[Data excerpts]
[Start of Attachment]

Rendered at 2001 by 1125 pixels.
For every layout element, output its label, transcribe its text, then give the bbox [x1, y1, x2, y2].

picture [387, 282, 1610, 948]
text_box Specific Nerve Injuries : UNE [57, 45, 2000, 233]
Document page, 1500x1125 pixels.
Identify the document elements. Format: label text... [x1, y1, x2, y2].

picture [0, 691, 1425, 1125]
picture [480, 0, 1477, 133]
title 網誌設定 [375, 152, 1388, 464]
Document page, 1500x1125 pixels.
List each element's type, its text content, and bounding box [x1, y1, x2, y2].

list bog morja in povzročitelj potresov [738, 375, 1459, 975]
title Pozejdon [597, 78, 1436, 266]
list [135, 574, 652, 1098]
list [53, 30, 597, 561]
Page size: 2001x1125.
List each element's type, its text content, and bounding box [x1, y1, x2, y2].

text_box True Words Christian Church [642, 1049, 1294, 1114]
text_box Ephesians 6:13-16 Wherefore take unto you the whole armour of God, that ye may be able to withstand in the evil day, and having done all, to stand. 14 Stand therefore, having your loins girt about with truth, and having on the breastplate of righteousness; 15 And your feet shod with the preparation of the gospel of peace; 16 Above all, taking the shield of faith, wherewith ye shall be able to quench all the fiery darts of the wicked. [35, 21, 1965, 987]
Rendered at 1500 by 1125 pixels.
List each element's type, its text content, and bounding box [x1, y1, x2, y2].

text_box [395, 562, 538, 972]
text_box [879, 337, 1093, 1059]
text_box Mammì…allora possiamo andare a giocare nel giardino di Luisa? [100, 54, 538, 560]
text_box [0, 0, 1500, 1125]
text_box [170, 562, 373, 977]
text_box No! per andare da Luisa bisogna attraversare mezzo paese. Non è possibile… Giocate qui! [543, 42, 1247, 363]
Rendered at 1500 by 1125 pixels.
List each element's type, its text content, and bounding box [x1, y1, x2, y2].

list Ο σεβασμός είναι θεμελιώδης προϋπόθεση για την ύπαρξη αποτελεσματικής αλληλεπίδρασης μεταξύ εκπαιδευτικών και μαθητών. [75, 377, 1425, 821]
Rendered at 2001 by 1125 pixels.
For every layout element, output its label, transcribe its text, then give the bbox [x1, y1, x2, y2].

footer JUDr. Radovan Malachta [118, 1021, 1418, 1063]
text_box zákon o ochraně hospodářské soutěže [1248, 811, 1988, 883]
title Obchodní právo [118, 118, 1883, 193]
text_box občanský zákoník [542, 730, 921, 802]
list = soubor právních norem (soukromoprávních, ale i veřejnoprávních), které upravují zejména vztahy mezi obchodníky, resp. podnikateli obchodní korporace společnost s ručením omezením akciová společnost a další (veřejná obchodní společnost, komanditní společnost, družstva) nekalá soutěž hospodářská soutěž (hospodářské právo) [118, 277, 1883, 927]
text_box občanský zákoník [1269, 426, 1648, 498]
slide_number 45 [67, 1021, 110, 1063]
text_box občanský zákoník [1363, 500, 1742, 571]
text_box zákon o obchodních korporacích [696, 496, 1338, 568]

[End of Attachment]

■ Work order: Write out every entry word for word.

■ Your solution:
Rendered at 2001 by 1125 pixels.
For every layout element, output its label, transcribe its text, then give the bbox [x1, y1, x2, y2].

picture [387, 282, 1610, 948]
text_box Specific Nerve Injuries : UNE [57, 45, 2000, 233]
Document page, 1500x1125 pixels.
Identify the document elements. Format: label text... [x1, y1, x2, y2].

picture [0, 691, 1425, 1125]
picture [480, 0, 1477, 133]
title 網誌設定 [375, 152, 1388, 464]
Document page, 1500x1125 pixels.
List each element's type, its text content, and bounding box [x1, y1, x2, y2].

list bog morja in povzročitelj potresov [738, 375, 1459, 975]
title Pozejdon [597, 78, 1436, 266]
list [135, 574, 652, 1098]
list [53, 30, 597, 561]
Page size: 2001x1125.
List each element's type, its text content, and bounding box [x1, y1, x2, y2].

text_box True Words Christian Church [642, 1049, 1294, 1114]
text_box Ephesians 6:13-16 Wherefore take unto you the whole armour of God, that ye may be able to withstand in the evil day, and having done all, to stand. 14 Stand therefore, having your loins girt about with truth, and having on the breastplate of righteousness; 15 And your feet shod with the preparation of the gospel of peace; 16 Above all, taking the shield of faith, wherewith ye shall be able to quench all the fiery darts of the wicked. [35, 21, 1965, 987]
Rendered at 1500 by 1125 pixels.
List each element's type, its text content, and bounding box [x1, y1, x2, y2].

text_box [395, 562, 538, 972]
text_box [879, 337, 1093, 1059]
text_box Mammì…allora possiamo andare a giocare nel giardino di Luisa? [100, 54, 538, 560]
text_box [0, 0, 1500, 1125]
text_box [170, 562, 373, 977]
text_box No! per andare da Luisa bisogna attraversare mezzo paese. Non è possibile… Giocate qui! [543, 42, 1247, 363]
Rendered at 1500 by 1125 pixels.
List each element's type, its text content, and bounding box [x1, y1, x2, y2].

list Ο σεβασμός είναι θεμελιώδης προϋπόθεση για την ύπαρξη αποτελεσματικής αλληλεπίδρασης μεταξύ εκπαιδευτικών και μαθητών. [75, 377, 1425, 821]
Rendered at 2001 by 1125 pixels.
For every layout element, output its label, transcribe its text, then give the bbox [x1, y1, x2, y2].

footer JUDr. Radovan Malachta [118, 1021, 1418, 1063]
text_box zákon o ochraně hospodářské soutěže [1248, 811, 1988, 883]
title Obchodní právo [118, 118, 1883, 193]
text_box občanský zákoník [542, 730, 921, 802]
list = soubor právních norem (soukromoprávních, ale i veřejnoprávních), které upravují zejména vztahy mezi obchodníky, resp. podnikateli obchodní korporace společnost s ručením omezením akciová společnost a další (veřejná obchodní společnost, komanditní společnost, družstva) nekalá soutěž hospodářská soutěž (hospodářské právo) [118, 277, 1883, 927]
text_box občanský zákoník [1269, 426, 1648, 498]
slide_number 45 [67, 1021, 110, 1063]
text_box občanský zákoník [1363, 500, 1742, 571]
text_box zákon o obchodních korporacích [696, 496, 1338, 568]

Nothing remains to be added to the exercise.